-- Opening Marker --

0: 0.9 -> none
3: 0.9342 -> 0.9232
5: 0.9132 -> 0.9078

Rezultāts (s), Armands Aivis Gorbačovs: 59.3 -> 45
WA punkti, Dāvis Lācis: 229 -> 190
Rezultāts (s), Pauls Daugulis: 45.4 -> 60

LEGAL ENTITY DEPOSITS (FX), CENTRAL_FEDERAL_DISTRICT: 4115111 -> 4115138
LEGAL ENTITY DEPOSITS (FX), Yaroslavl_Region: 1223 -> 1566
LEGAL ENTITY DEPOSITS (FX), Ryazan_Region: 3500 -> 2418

-- Closing Marker --
-- Opening Marker --

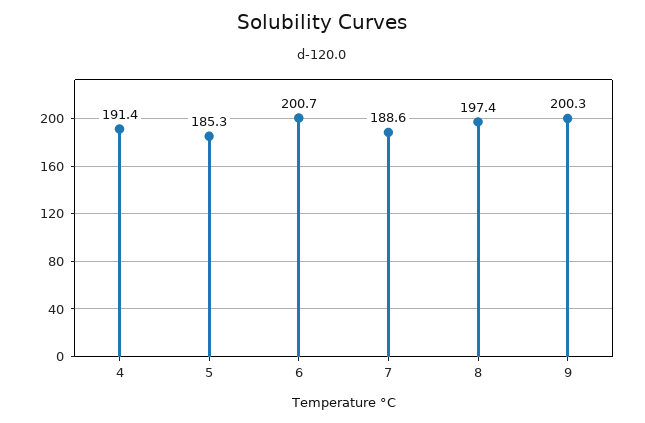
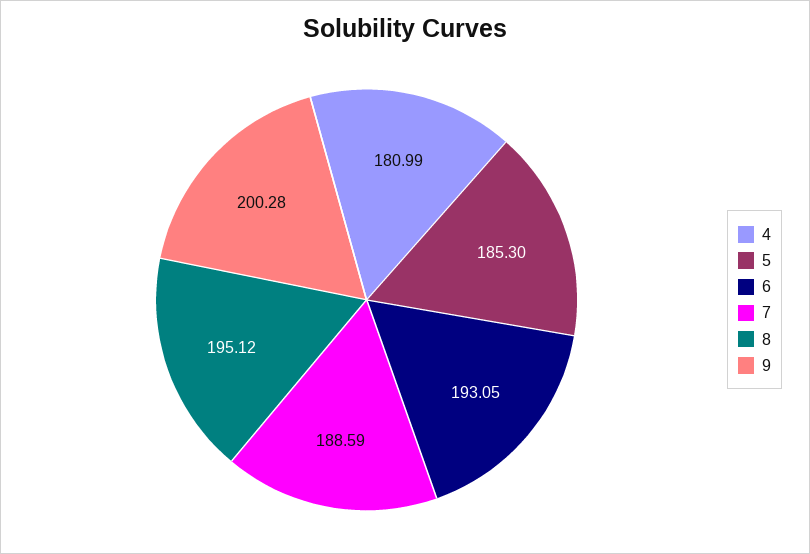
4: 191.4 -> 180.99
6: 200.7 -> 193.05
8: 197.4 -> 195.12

-- Closing Marker --

What is required:
Send back exactly the lines of the listing above starting at the one with "5: 0.9132 -> 0.9078" and ending at the one with "LEGAL ENTITY DEPOSITS (FX), Ryazan_Region: 3500", inclusive, and no others.

Written reply:
5: 0.9132 -> 0.9078

Rezultāts (s), Armands Aivis Gorbačovs: 59.3 -> 45
WA punkti, Dāvis Lācis: 229 -> 190
Rezultāts (s), Pauls Daugulis: 45.4 -> 60

LEGAL ENTITY DEPOSITS (FX), CENTRAL_FEDERAL_DISTRICT: 4115111 -> 4115138
LEGAL ENTITY DEPOSITS (FX), Yaroslavl_Region: 1223 -> 1566
LEGAL ENTITY DEPOSITS (FX), Ryazan_Region: 3500 -> 2418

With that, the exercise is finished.